Chapter 1. The Ceph architecture
Red Hat Ceph Storage cluster is a distributed data object store designed to provide excellent performance, reliability and scalability. Distributed object stores are the future of storage, because they accommodate unstructured data, and because clients can use modern object interfaces and legacy interfaces simultaneously.
- APIs in many languages (C/C++, Java, Python)
- RESTful interfaces (S3/Swift)
- Block device interface
- Filesystem interface
The power of Red Hat Ceph Storage cluster can transform your organization’s IT infrastructure and your ability to manage vast amounts of data, especially for cloud computing platforms like RHEL OSP. Red Hat Ceph Storage cluster delivers extraordinary scalability–thousands of clients accessing petabytes to exabytes of data and beyond.
At the heart of every Ceph deployment is the Red Hat Ceph Storage cluster. It consists of three types of daemons:
- Ceph OSD Daemon: Ceph OSDs store data on behalf of Ceph clients. Additionally, Ceph OSDs utilize the CPU, memory and networking of Ceph nodes to perform data replication, erasure coding, rebalancing, recovery, monitoring and reporting functions.
- Ceph Monitor: A Ceph Monitor maintains a master copy of the Red Hat Ceph Storage cluster map with the current state of the Red Hat Ceph Storage cluster. Monitors require high consistency, and use Paxos to ensure agreement about the state of the Red Hat Ceph Storage cluster.
- Ceph Manager: The Ceph Manager maintains detailed information about placement groups, process metadata and host metadata in lieu of the Ceph Monitor—significantly improving performance at scale. The Ceph Manager handles execution of many of the read-only Ceph CLI queries, such as placement group statistics. The Ceph Manager also provides the RESTful monitoring APIs.
Ceph client interfaces read data from and write data to the Red Hat Ceph Storage cluster. Clients need the following data to communicate with the Red Hat Ceph Storage cluster:
The Ceph configuration file, or the cluster name (usually
ceph) and the monitor address
- The pool name
- The user name and the path to the secret key.

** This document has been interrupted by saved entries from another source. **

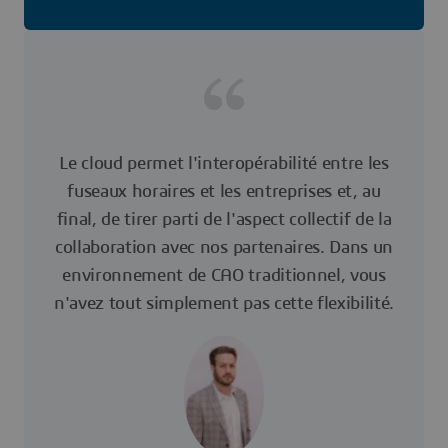
Le cloud permet l'interopérabilité entre les
fuseaux horaires et les entreprises et, au
final, de tirer parti de l'aspect collectif de la
collaboration avec nos partenaires. Dans un
environnement de CAO traditionnel, vous
n'avez tout simplement pas cette flexibilité.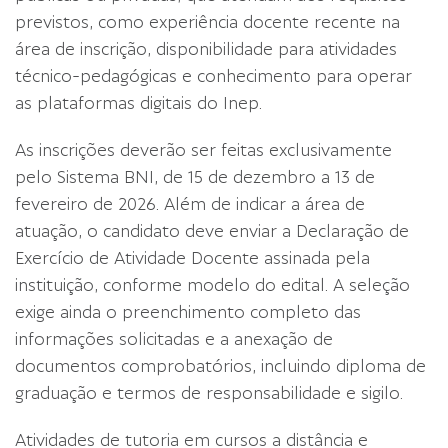
previstos, como experiência docente recente na
área de inscrição, disponibilidade para atividades
técnico-pedagógicas e conhecimento para operar
as plataformas digitais do Inep.
As inscrições deverão ser feitas exclusivamente
pelo Sistema BNI, de 15 de dezembro a 13 de
fevereiro de 2026. Além de indicar a área de
atuação, o candidato deve enviar a Declaração de
Exercício de Atividade Docente assinada pela
instituição, conforme modelo do edital. A seleção
exige ainda o preenchimento completo das
informações solicitadas e a anexação de
documentos comprobatórios, incluindo diploma de
graduação e termos de responsabilidade e sigilo.
Atividades de tutoria em cursos a distância e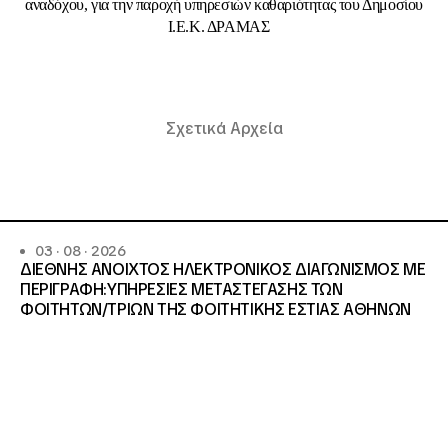
αναδόχου, για την παροχή υπηρεσιών καθαριότητας του Δημοσίου
Ι.Ε.Κ. ΔΡΑΜΑΣ
Σχετικά Αρχεία
03 · 08 · 2026
ΔΙΕΘΝΗΣ ΑΝΟΙΧΤΟΣ ΗΛΕΚΤΡΟΝΙΚΟΣ ΔΙΑΓΩΝΙΣΜΟΣ ΜΕ
ΠΕΡΙΓΡΑΦΗ:ΥΠΗΡΕΣΙΕΣ METAΣΤΕΓΑΣΗΣ ΤΩΝ
ΦΟΙΤΗΤΩΝ/ΤΡΙΩΝ ΤΗΣ ΦΟΙΤΗΤΙΚΗΣ ΕΣΤΙΑΣ ΑΘΗΝΩΝ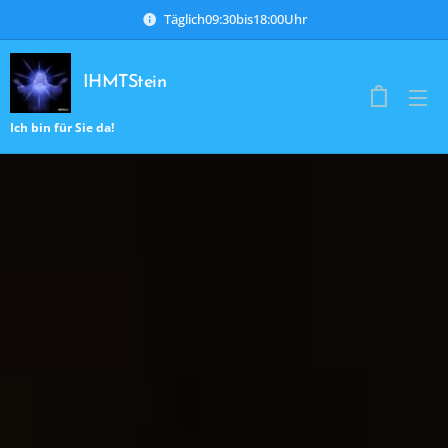
Täglich09:30bis18:00Uhr
IHMTStein
Ich bin für Sie da!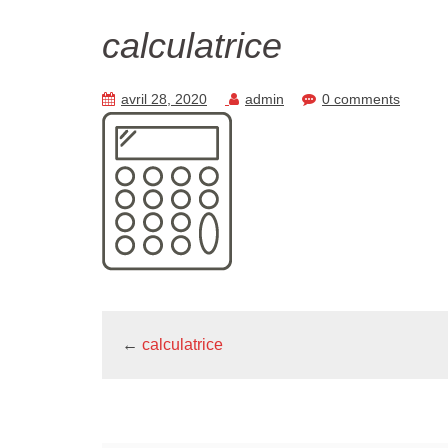
calculatrice
avril 28, 2020
admin
0 comments
←
calculatrice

Ceph clients maintain object IDs and the pool names where they store the objects. However, they do not need to maintain an object-to-OSD index or communicate with a centralized object index to look up object locations. To store and retrieve data, Ceph clients access a Ceph Monitor and retrieve the latest copy of the Red Hat Ceph Storage cluster map. Then, Ceph clients provide an object name and pool name to
librados, which computes an object’s placement group and the primary OSD for storing and retrieving data using the CRUSH (Controlled Replication Under Scalable Hashing) algorithm. The Ceph client connects to the primary OSD where it may perform read and write operations. There is no intermediary server, broker or bus between the client and the OSD.

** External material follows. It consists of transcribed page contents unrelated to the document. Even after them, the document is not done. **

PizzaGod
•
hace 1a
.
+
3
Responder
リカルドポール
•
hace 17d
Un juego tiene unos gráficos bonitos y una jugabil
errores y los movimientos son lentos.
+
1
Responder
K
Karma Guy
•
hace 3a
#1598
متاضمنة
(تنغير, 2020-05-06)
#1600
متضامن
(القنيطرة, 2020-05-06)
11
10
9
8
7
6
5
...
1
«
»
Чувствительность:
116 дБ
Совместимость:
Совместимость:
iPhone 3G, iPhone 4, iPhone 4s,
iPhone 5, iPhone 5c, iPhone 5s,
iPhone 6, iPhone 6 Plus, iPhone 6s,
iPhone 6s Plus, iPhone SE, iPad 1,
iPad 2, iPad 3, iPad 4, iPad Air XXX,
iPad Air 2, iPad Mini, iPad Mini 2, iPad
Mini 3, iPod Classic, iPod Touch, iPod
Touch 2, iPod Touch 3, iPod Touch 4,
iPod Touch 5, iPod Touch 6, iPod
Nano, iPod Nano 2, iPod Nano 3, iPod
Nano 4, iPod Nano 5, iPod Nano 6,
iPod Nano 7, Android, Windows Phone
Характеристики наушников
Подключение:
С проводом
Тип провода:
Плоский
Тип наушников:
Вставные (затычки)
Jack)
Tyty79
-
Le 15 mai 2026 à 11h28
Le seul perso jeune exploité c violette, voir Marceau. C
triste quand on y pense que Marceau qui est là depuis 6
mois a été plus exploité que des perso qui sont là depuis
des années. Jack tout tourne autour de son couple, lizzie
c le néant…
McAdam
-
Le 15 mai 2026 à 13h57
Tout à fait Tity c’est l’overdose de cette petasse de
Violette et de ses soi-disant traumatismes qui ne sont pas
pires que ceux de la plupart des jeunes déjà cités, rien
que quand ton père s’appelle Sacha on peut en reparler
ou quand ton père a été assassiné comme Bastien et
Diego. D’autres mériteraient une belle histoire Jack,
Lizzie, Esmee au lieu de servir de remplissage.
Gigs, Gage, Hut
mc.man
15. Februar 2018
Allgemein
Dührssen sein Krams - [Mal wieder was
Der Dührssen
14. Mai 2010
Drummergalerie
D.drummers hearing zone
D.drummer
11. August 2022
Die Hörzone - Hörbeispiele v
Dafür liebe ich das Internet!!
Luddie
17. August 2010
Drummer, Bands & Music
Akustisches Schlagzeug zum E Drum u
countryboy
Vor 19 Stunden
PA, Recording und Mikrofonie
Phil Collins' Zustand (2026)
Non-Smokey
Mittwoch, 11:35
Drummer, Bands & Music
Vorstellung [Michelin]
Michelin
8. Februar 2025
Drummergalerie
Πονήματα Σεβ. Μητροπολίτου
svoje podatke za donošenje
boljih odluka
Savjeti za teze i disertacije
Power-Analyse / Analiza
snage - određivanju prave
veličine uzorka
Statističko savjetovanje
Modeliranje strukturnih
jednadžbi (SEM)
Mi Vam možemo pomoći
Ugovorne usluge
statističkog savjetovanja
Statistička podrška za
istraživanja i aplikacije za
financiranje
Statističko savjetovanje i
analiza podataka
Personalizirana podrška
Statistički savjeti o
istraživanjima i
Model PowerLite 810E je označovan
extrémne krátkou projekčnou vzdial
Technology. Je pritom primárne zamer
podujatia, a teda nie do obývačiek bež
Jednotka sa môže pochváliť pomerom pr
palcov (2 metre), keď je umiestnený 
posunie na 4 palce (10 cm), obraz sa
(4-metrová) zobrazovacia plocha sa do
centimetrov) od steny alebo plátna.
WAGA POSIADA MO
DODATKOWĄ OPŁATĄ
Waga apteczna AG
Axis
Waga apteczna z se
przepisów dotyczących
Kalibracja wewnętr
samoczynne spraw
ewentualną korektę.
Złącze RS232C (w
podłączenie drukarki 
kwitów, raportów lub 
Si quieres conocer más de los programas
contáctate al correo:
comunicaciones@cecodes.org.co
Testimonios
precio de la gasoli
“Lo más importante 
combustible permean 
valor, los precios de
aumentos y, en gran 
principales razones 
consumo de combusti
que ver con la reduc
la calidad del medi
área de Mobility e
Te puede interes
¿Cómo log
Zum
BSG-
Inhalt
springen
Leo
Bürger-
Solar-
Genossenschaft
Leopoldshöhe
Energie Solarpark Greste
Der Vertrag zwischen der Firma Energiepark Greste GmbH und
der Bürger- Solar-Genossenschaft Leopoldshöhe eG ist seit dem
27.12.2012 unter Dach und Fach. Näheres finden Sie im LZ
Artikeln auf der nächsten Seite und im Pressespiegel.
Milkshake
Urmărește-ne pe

When an OSD stores data, it receives data from a Ceph client—whether the client is a Ceph Block Device, a Ceph Object Gateway, a Ceph Filesystem or another interface—and it stores the data as an object.

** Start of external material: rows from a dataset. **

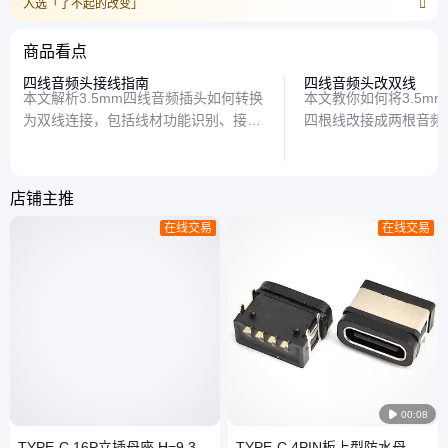
入选「了不起的改变」
商品看点
四线音频头接线指南
四线音频头改双线
本文解析3.5mm四线音频插头如何转换
本文教你如何将3.5m
为双线连接，包括线材功能识别、接线
四根线改接成两根音频
步骤及常见误区，帮助DIY爱好者安全
能与接线技巧，并提供
完成音频线改造。
让音频设备兼容性更强
店铺主推
在线交易
在线交易

00:08
TYPE-C 16P立插母座 H=9.3
TYPE-C 4PIN板上型防水母座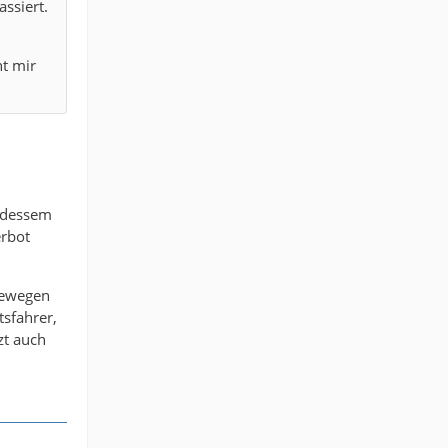
ssiert.
t mir
n dessem
erbot
 bewegen
tsfahrer,
zt auch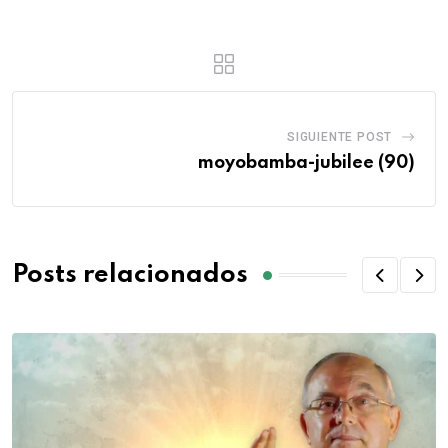
SIGUIENTE POST
moyobamba-jubilee (90)
Posts relacionados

An object ID is unique across the entire cluster, not just an OSD’s storage media.
Ceph OSDs store all data as objects in a flat namespace. There are no hierarchies of directories. An object has a cluster-wide unique identifier, binary data, and metadata consisting of a set of name/value pairs.
Ceph clients define the semantics for the client’s data format. For example, the Ceph block device maps a block device image to a series of objects stored across the cluster.
Objects consisting of a unique ID, data, and name/value paired metadata can represent both structured and unstructured data, as well as legacy and leading edge data storage interfaces.